Hayyamin siirlerinde temel konu, ötedünya ahiret degil, icinde yasanan, henüz duyularla özümsenen ve algilanan evrendir.
Evrene gercekci bir acidan bakar. Onun icin yasamin asil amaci mutlu olmak, usla bagdasmayan her türlü inanc ve gelenegin etkisinden kurtulmaktir. Mutluluk, sevgi, dostluk, baris ve insani sorunlar temel cizgisini olusturur Seriatin öngördügü ötedünya, Tanrisal evren, ölümden sonra yasam ve dirilme, yargi günü, hep birer vesveseden, kuruntudan baska bir sey degildir, diye düsünür ve siirlerinde bunu dile getirir. Insan aklini kullanarak; onun isiginda yürüyerek, varlik-yokluk kaygisindan kurtulmali, ötedünyayi degil, kendini bilmelidir. Bu evrendeki yasam gecicidir. Insan yeryüzüne ancak bir kez gelir.
Bu nedenle, yasamin tadini cikarmali, elinden geldigince, mutlu olmanin yollarini aramalidir.
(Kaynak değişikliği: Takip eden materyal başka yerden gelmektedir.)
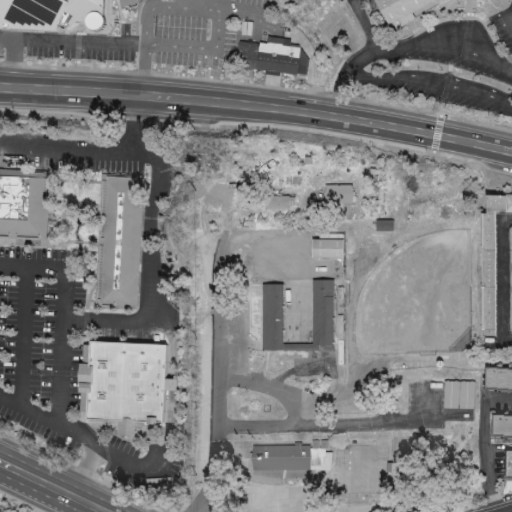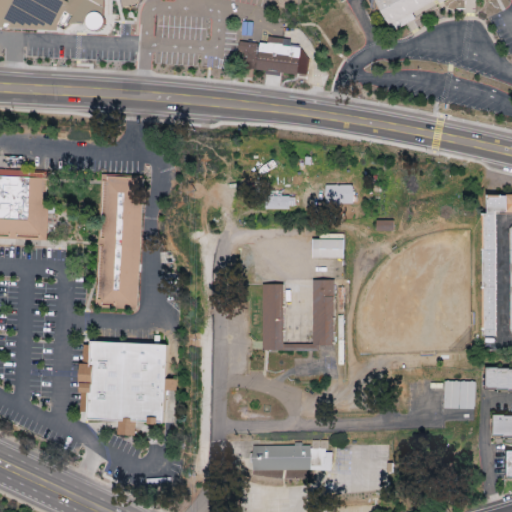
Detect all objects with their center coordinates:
building: (401, 11)
building: (47, 14)
building: (52, 16)
road: (511, 21)
road: (4, 38)
road: (404, 46)
road: (110, 47)
building: (271, 57)
road: (431, 83)
road: (257, 111)
building: (338, 194)
building: (21, 200)
building: (279, 202)
building: (23, 203)
road: (155, 207)
building: (384, 225)
building: (119, 242)
building: (327, 249)
building: (491, 258)
road: (500, 282)
building: (511, 309)
building: (272, 317)
road: (24, 339)
road: (220, 356)
road: (60, 368)
building: (498, 379)
building: (123, 383)
building: (126, 383)
road: (268, 388)
building: (458, 395)
road: (28, 411)
road: (325, 424)
building: (502, 426)
road: (484, 442)
building: (291, 457)
road: (121, 459)
building: (508, 463)
building: (266, 473)
road: (50, 487)
road: (279, 493)
road: (508, 511)
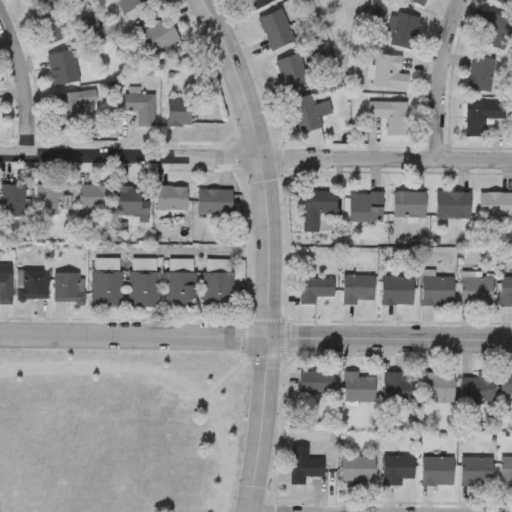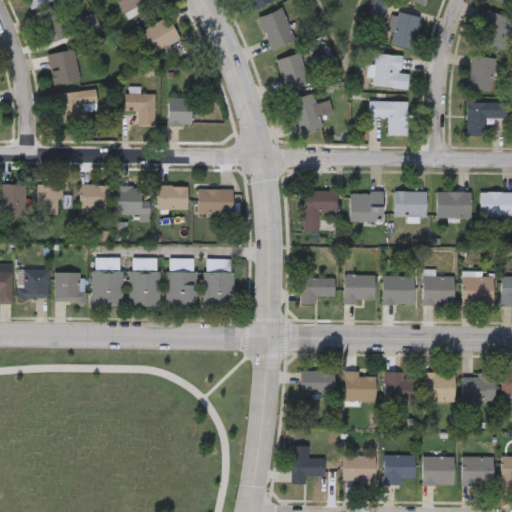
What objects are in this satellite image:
building: (418, 1)
building: (34, 2)
building: (420, 2)
building: (506, 2)
building: (506, 2)
building: (40, 3)
building: (256, 3)
building: (127, 4)
building: (261, 4)
building: (133, 5)
building: (49, 23)
building: (53, 27)
building: (275, 28)
building: (494, 28)
building: (403, 29)
building: (278, 30)
building: (406, 31)
building: (497, 31)
building: (158, 33)
building: (162, 36)
building: (62, 65)
building: (66, 69)
building: (290, 71)
building: (387, 71)
building: (480, 72)
building: (294, 73)
building: (391, 73)
building: (484, 74)
road: (437, 77)
road: (16, 83)
building: (72, 104)
building: (139, 104)
building: (77, 107)
building: (143, 108)
building: (180, 109)
building: (306, 111)
building: (184, 113)
building: (310, 114)
building: (390, 114)
building: (480, 115)
building: (394, 116)
building: (484, 117)
road: (129, 154)
road: (385, 157)
road: (259, 162)
building: (171, 195)
building: (12, 198)
building: (47, 198)
building: (94, 198)
building: (174, 198)
building: (129, 199)
building: (214, 200)
building: (14, 201)
building: (50, 201)
building: (96, 201)
building: (132, 202)
building: (217, 202)
building: (407, 203)
building: (450, 204)
building: (493, 204)
building: (412, 205)
building: (314, 206)
building: (363, 206)
building: (456, 206)
building: (497, 206)
building: (320, 208)
building: (368, 208)
building: (217, 281)
building: (5, 282)
building: (32, 283)
building: (7, 284)
building: (220, 284)
building: (35, 285)
building: (69, 285)
building: (106, 286)
building: (143, 286)
building: (180, 287)
building: (312, 287)
building: (355, 287)
building: (71, 288)
building: (109, 289)
building: (146, 289)
building: (183, 289)
building: (318, 289)
building: (395, 289)
building: (435, 289)
building: (361, 290)
building: (474, 290)
building: (400, 291)
building: (440, 291)
building: (505, 291)
building: (479, 292)
building: (507, 293)
road: (265, 318)
road: (132, 334)
road: (284, 335)
road: (389, 336)
road: (245, 337)
road: (265, 354)
road: (234, 367)
road: (139, 368)
building: (314, 380)
building: (505, 382)
building: (319, 383)
building: (507, 384)
building: (357, 386)
building: (395, 386)
building: (436, 386)
building: (475, 387)
building: (362, 388)
building: (441, 388)
building: (401, 389)
building: (480, 390)
road: (261, 424)
park: (120, 432)
building: (303, 467)
building: (356, 467)
building: (395, 467)
building: (436, 469)
building: (474, 469)
building: (308, 470)
building: (361, 470)
building: (400, 470)
building: (505, 470)
building: (440, 472)
building: (479, 472)
building: (507, 472)
road: (221, 486)
road: (312, 511)
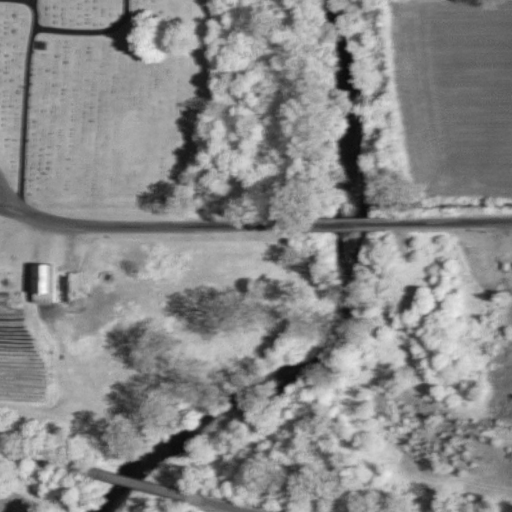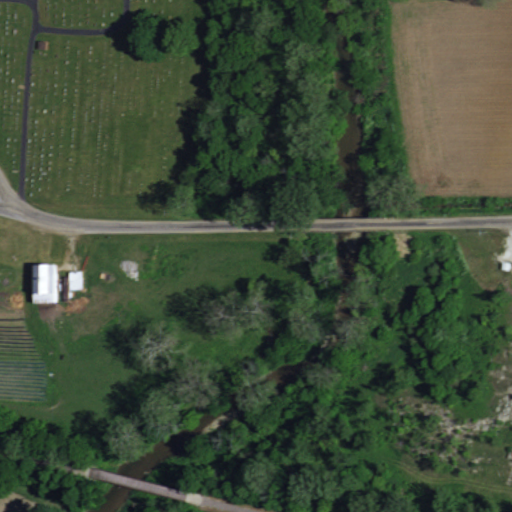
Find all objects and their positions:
road: (32, 3)
road: (35, 4)
park: (105, 99)
road: (7, 192)
road: (450, 219)
road: (351, 221)
road: (155, 223)
building: (74, 279)
building: (44, 283)
road: (41, 458)
road: (134, 482)
road: (219, 503)
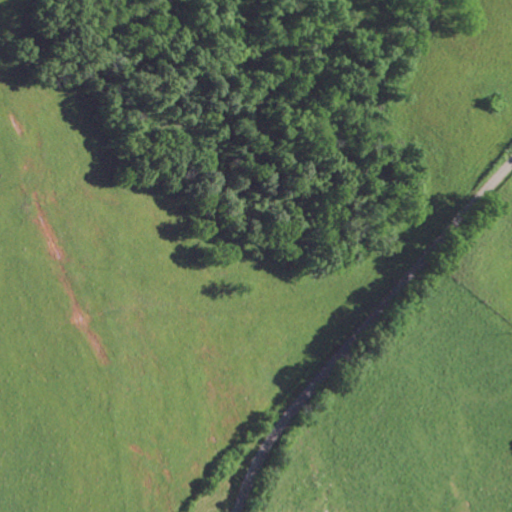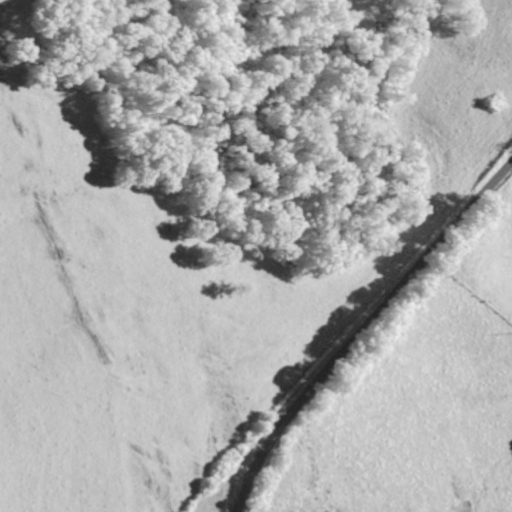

Hayyama göre; insani Tanri yaratmis ve onu yazginin denetimi altina vermisse; eylemlerinde suc aramanin hic geregi yoktur. Cünkü insan ancak özgür istenciyle yaptigi seylerden, us ilkelerine göre davranislarindan sorumlu tutulabilir. Elinde olmayan yalnizca yazginin kader yapisi geregi olusturulan islerden dolayi kisiyi sorumlu tutmak, suclu saymak Ulu Tanriya yakismaz. Tüm evreni ve onun icinde insanin yararlandigi varliklari; Tanri yaratmissa; onlarda suc aramanin da geregi yoktur. Sarabin yapildigi üzümü yaratan Tanrinin, sarabi icen insani günahkar saymasi, Tanrisal adaletle hic bir bicimde bagdasmaz. Güzeli yaratan Tanri, onun sevilmesini de ister. Bunu büyük bir sekilde gerceklestirir. Bu nedenle sevmek, Tanrisal iradeye istence aykiri düsmez.